Felix Economakis, a chartered psychologist and former psychological coach on BBC Three’s distastefully titled Freaky Eaters, tells Refinery29 that he has treated up to three adults per day with the disorder for years, most of whom are between 25 and 35 years old and feel extreme shame and anxiety. “A lot of people just don’t understand it and think sufferers are attention seeking, but it’s just as valid as any phobia,” says Economakis. “There’s a lot of ignorance about it and judgement around the subject.”
In such a climate then, it’s understandable for selective eaters to avoid social situations in which they wouldn’t be able to stick to their food rules. “Patients often lead very restricted lives – avoiding relationships, restaurants and even jobs,” says Dr Silver. “One patient I saw moved countries and spent thousands of pounds shipping out Skippy peanut butter to where she lived as it was one of her few safe foods.”
Restrictive diets can make work life a nightmare, too. For Anna Wilson*, 24, being a selective eater is particularly inconvenient because she works for a healthy eating magazine, where quinoa is the norm. “Being a journalist, there are lots of foodie conventions and events and I have to swallow things I hate for fear of looking fussy,” she says.

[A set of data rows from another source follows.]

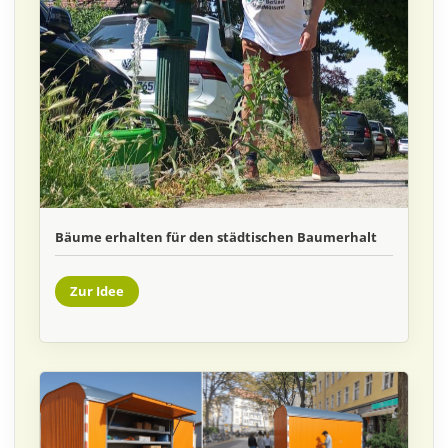
Bäume erhalten für den städtischen Baumerhalt
Zur Idee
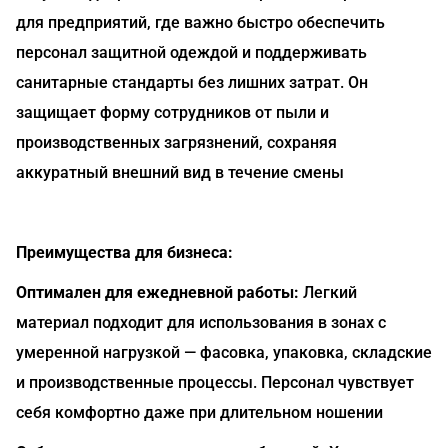
для предприятий, где важно быстро обеспечить
персонал защитной одеждой и поддерживать
санитарные стандарты без лишних затрат. Он
защищает форму сотрудников от пыли и
производственных загрязнений, сохраняя
аккуратный внешний вид в течение смены
Преимущества для бизнеса:
Оптимален для ежедневной работы:
Легкий
материал подходит для использования в зонах с
умеренной нагрузкой — фасовка, упаковка, складские
и производственные процессы. Персонал чувствует
себя комфортно даже при длительном ношении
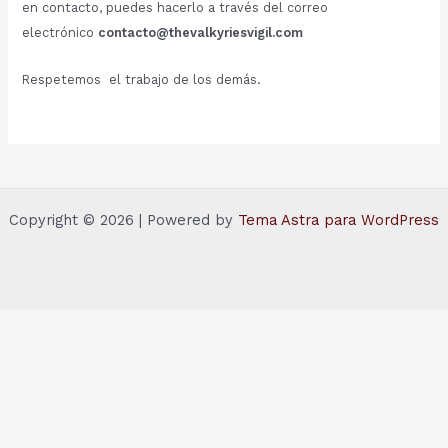
en contacto, puedes hacerlo a través del correo
electrónico
contacto@thevalkyriesvigil.com
Respetemos el trabajo de los demás.
Copyright © 2026 | Powered by
Tema Astra para WordPress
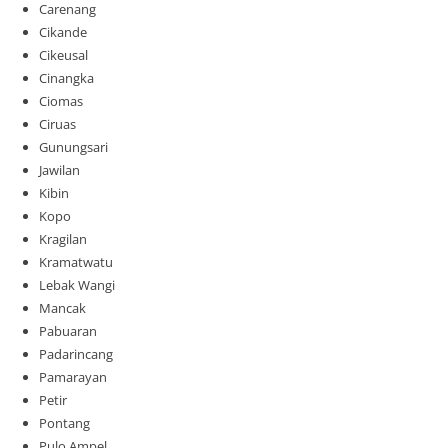
Carenang
Cikande
Cikeusal
Cinangka
Ciomas
Ciruas
Gunungsari
Jawilan
Kibin
Kopo
Kragilan
Kramatwatu
Lebak Wangi
Mancak
Pabuaran
Padarincang
Pamarayan
Petir
Pontang
Pulo Ampel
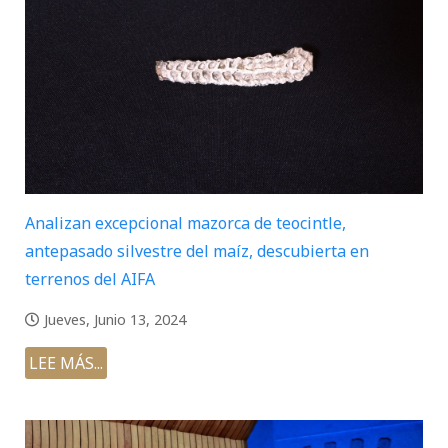
Analizan excepcional mazorca de teocintle,
antepasado silvestre del maíz, descubierta en
terrenos del AIFA
Jueves, Junio 13, 2024
LEE MÁS...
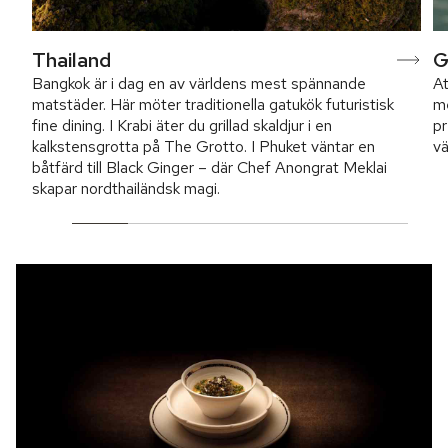
Thailand
G
Bangkok är i dag en av världens mest spännande
At
matstäder. Här möter traditionella gatukök futuristisk
me
fine dining. I Krabi äter du grillad skaldjur i en
pr
kalkstensgrotta på The Grotto. I Phuket väntar en
v
båtfärd till Black Ginger – där Chef Anongrat Meklai
skapar nordthailändsk magi.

She can’t eat mixed food, such as lasagna or shepherd’s pie, and is terrified of new textures, so being surrounded by clean-eating colleagues can be frustrating. They’re constantly hiding avocado in brownies and other baked goods in a futile bid to convert her.
She says she wishes she had more confidence to try new things; something echoed by most selective eaters I spoke to. Eating out at restaurants and trying the latest food trends are such huge parts of our culture – particularly for young people in cities like London – that as a selective eater it’s easy to stop trying new things altogether, including looking for love.

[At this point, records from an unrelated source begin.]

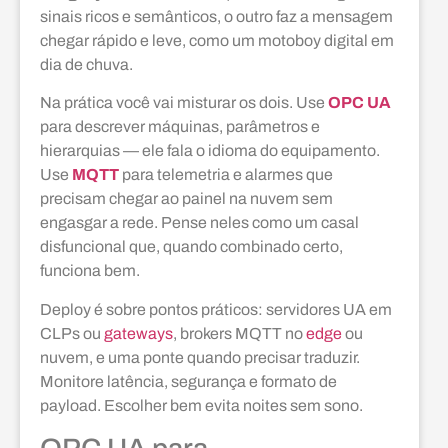
sinais ricos e semânticos, o outro faz a mensagem
chegar rápido e leve, como um motoboy digital em
dia de chuva.
Na prática você vai misturar os dois. Use
OPC UA
para descrever máquinas, parâmetros e
hierarquias — ele fala o idioma do equipamento.
Use
MQTT
para telemetria e alarmes que
precisam chegar ao painel na nuvem sem
engasgar a rede. Pense neles como um casal
disfuncional que, quando combinado certo,
funciona bem.
Deploy é sobre pontos práticos: servidores UA em
CLPs ou
gateways
, brokers MQTT no
edge
ou
nuvem, e uma ponte quando precisar traduzir.
Monitore latência, segurança e formato de
payload. Escolher bem evita noites sem sono.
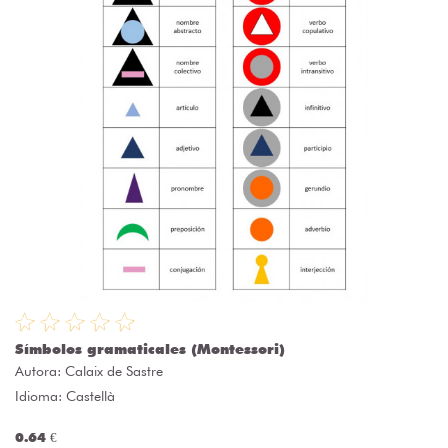
Símbolos gramaticales (Montessori)
Autora:
Calaix de Sastre
Idioma: Castellà
0.64 €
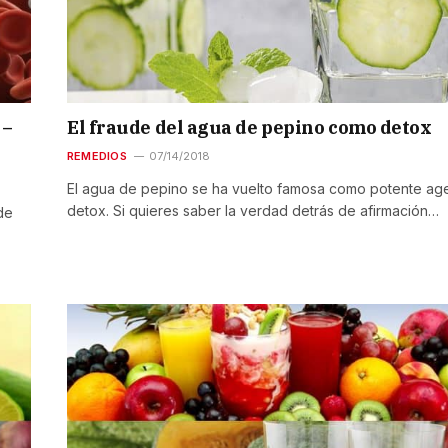
 –
El fraude del agua de pepino como detox
REMEDIOS
07/14/2018
El agua de pepino se ha vuelto famosa como potente ag
detox. Si quieres saber la verdad detrás de afirmación…
de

“Some people just avoid dating because they’re too embarrassed to say they only eat chips,” says Economakis. “One 24-year-old women told me she’s never had a boyfriend because she’s afraid to go out and eat with a man, in case he tries to get her to try new things.”
Even when sufferers do become romantically involved, over time their limited diet can really put their relationship to the test. Foodie Brenda Wong, 23, says her ex-boyfriend’s aversion to anything other than plain chicken and chips was a factor in their break-up.

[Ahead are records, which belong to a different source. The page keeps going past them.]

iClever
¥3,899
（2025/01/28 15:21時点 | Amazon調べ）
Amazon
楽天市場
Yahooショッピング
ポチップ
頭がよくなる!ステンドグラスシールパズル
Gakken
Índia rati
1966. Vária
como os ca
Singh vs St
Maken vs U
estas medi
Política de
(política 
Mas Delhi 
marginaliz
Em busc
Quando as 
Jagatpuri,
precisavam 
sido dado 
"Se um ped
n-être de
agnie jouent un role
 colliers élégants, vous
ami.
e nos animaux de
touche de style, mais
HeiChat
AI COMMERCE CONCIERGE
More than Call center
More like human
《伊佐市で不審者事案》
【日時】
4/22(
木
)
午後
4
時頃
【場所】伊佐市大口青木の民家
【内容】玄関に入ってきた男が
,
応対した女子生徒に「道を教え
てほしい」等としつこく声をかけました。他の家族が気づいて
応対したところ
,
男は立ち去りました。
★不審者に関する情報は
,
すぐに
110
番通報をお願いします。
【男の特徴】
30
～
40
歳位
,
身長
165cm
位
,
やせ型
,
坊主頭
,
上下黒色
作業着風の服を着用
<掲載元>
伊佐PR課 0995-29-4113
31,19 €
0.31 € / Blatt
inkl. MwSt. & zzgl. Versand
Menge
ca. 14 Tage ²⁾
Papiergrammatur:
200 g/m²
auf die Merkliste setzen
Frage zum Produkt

Wong recalls calling the restaurant where she was throwing her birthday dinner to check there was something plain enough on the menu for him to order. However, when they got there, she says: “He couldn’t eat it because there was coleslaw in the burger and refused to eat anything else.” Ultimately this proved too much for her to deal with.
Lyons says her eating has had a momentous impact on her life and while she’s sought professional help, unfortunately it hasn’t worked. “I’m not happy about how I eat and wish I could eat a far wider variety of food – especially now I have my own family,” says Lyons. “I’d hate for my daughter to pick up on any of my habits.”
Hopefully as society continues to take mental health issues more seriously, awareness of selective eating disorders and their potential triggers will increase, limiting the risk of them being passed on to future generations.